Another symphonic work based on a tale of witchery and magic worthy of Harry Potter is Paul Dukas’s Sorcerer’s Apprentice (1897). This scherzo composition is based on an epic ballad by the German poet Goëthe, whose works inspired a number of composers. It was a hit from its very first performance, something that rarely happens in the serious music world, and is now part of the orchestra’s concert repertoire. It reached a wider audience when it was used by Walt Disney in his animated classical music feature, Fantasia, which included The Sorcerer’s Apprentice with Mickey Mouse in the star role.

The story is a simple one, but Dukas (1865-1935) made it musically captivating by using rich orchestral colour and building the various parts of the work to tell the tale with great atmosphere. The old master sorcerer leaves his apprentice alone. This apprentice has learned a little magic, but is by no means an expert. He is supposed to fetch water from a stream to fill a tub (this being in the days before modern plumbing). The apprentice is too lazy to do all the work, and decides to test some of his magic. He happens to know the spell for turning a broom into a slave. He uses it, and the broom sets to work, running back and forth to the stream and filling the tub. So far so good: but the apprentice then realizes he doesn’t know the spell for stopping the broom. Feeling helpless and terrified, he chops the broom with an axe. What a mistake! The broom splits in two, and the halves keep on fetching water. Soon there is a flood. At last the angry master returns, and with one brief sentence drives away the mischievous spirits and stops the brooms.

Paul Dukas built his work in a very logical way. It begins with a slow introduction that immediately sets the mood. You can almost hear the mysterious spirits breathing. The clarinets play a hesitant motif, and the other woodwinds pick it up. (see example 3)

 

Now the fast scherzo begins. First you hear the piccolo, then the muted trumpet, followed immediately by the initial motif played by the flutes, then the horns. A fresh attempt at the scherzo begins, then stops. The spell is pronounced, calling on the spirits. These stops and starts continue at shorter and shorter intervals, until the bassoons attack the main theme. (see example 4)

 

 

Now the music is more fluid, running freely like the water that the broom is bringing from the stream. At the first climax, the brass section expresses the apprentice’s helpless rage. A few brief, sharp chords from the full orchestra, then thirds repeated by the trumpets, and the broom is split in two!

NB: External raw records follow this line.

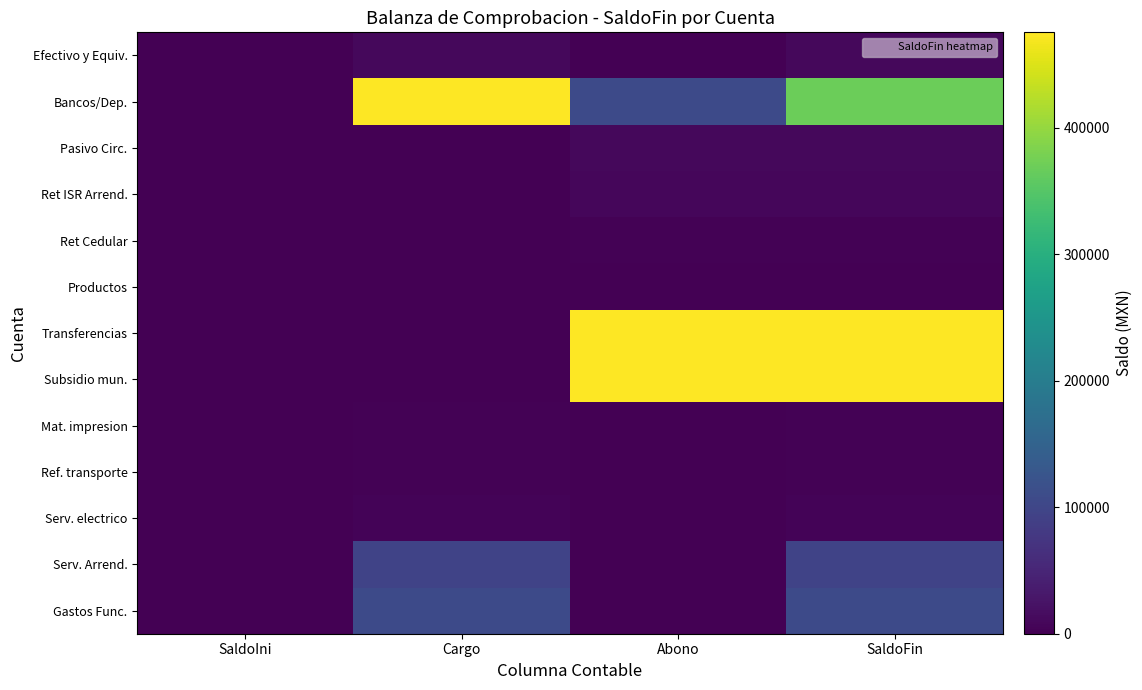

At Cargo, list the series in order from smallest to largest.

Pasivo Circ., Ret ISR Arrend., Ret Cedular, Productos, Transferencias, Subsidio mun., Ref. transporte, Mat. impresion, Serv. electrico, Efectivo y Equiv., Serv. Arrend., Gastos Func., Bancos/Dep.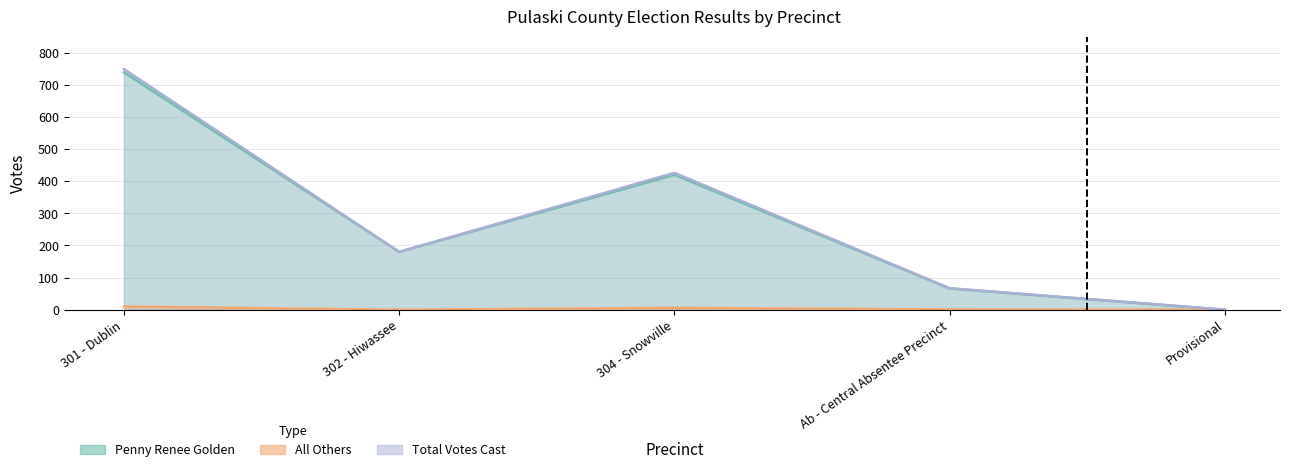

Between Provisional and 302 - Hiwassee, which is larger?

302 - Hiwassee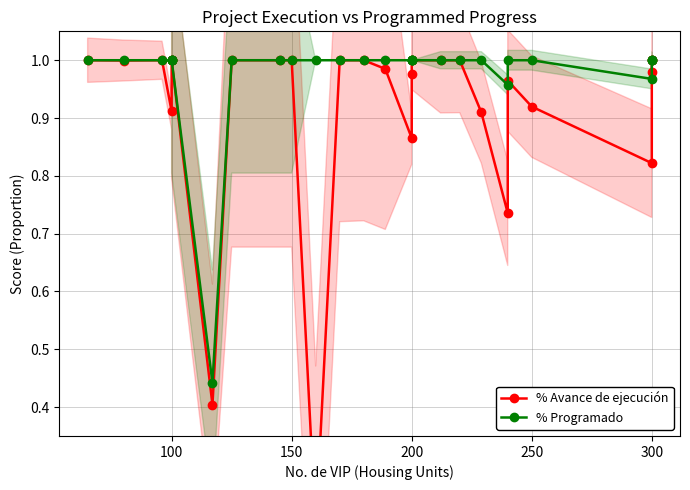

How many values in the % Avance de ejecución series are below 1?

13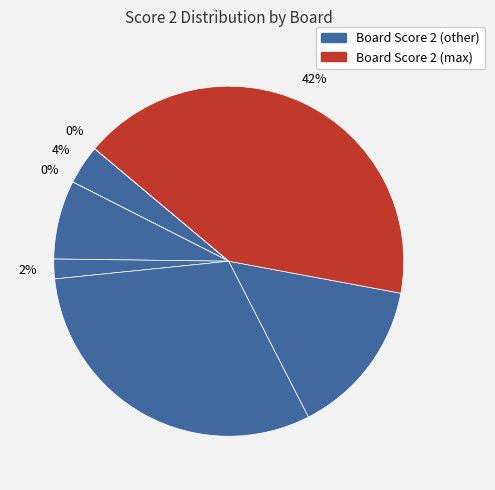

To the nearest percent, what is the difference between the largest and smallest slice percentages?

42%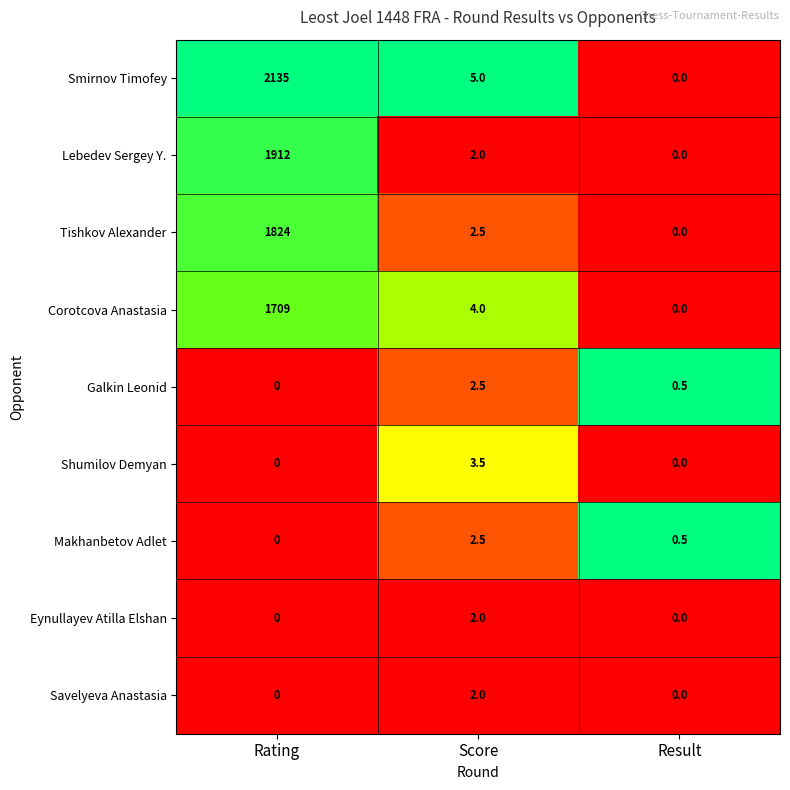

How many series are shown in this chart?

9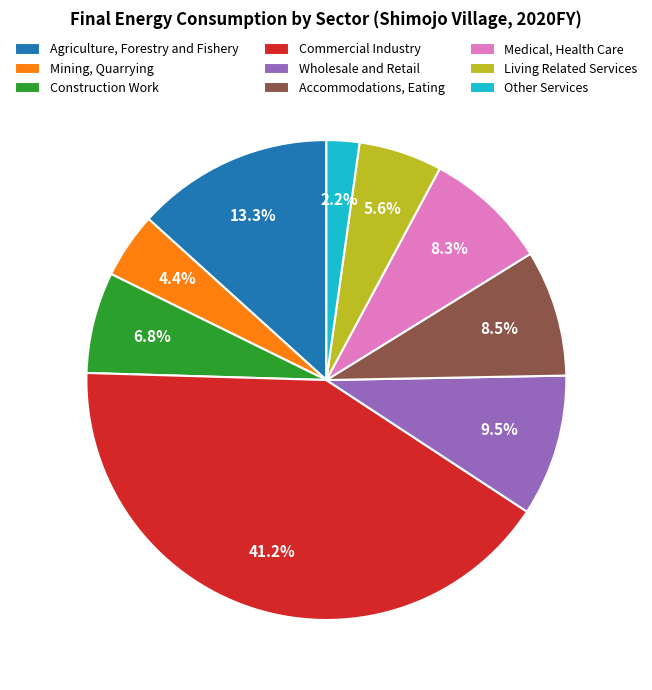

Which has a higher value, Wholesale and Retail or Agriculture, Forestry and Fishery?

Agriculture, Forestry and Fishery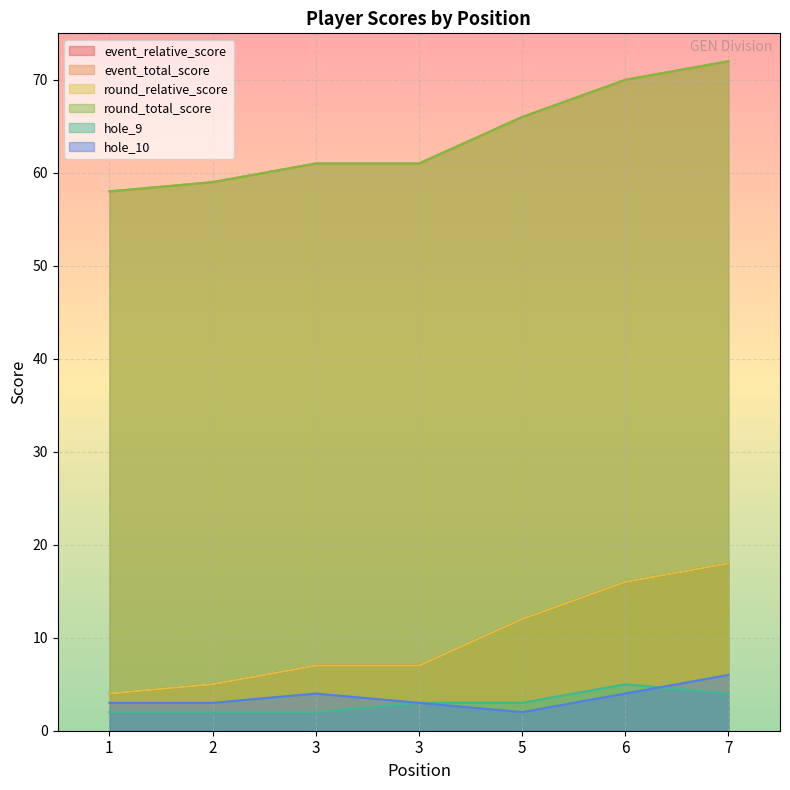

Is the value of hole_10 at 1 greater than the value of hole_9 at 6?

No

A short silence follows. Has the apprentice stopped the broom? No! A tremolo from the double bass and bass clarinet, a few notes of the theme, and the two halves of the broom stand up as the bassoons rumble the main theme. The orchestra begins a musical round, getting louder and louder, giving a convincing musical picture of the two brooms at work. When total chaos reigns, the brass section blares out the master sorcerer’s spell.

The bassoon persists while the clarinet seems to hesitate after the excitement of the previous moments, like a child too keyed up to go to bed. At last all is calm–but this isn’t quite the end. Two rapid final bars, probably symbolizing the sorcerer’s brief scolding, bring the work to an abrupt finish. The apprentice has got off fairly lightly after all, as apprentice musicians sometimes do when they try to make their own spooky music.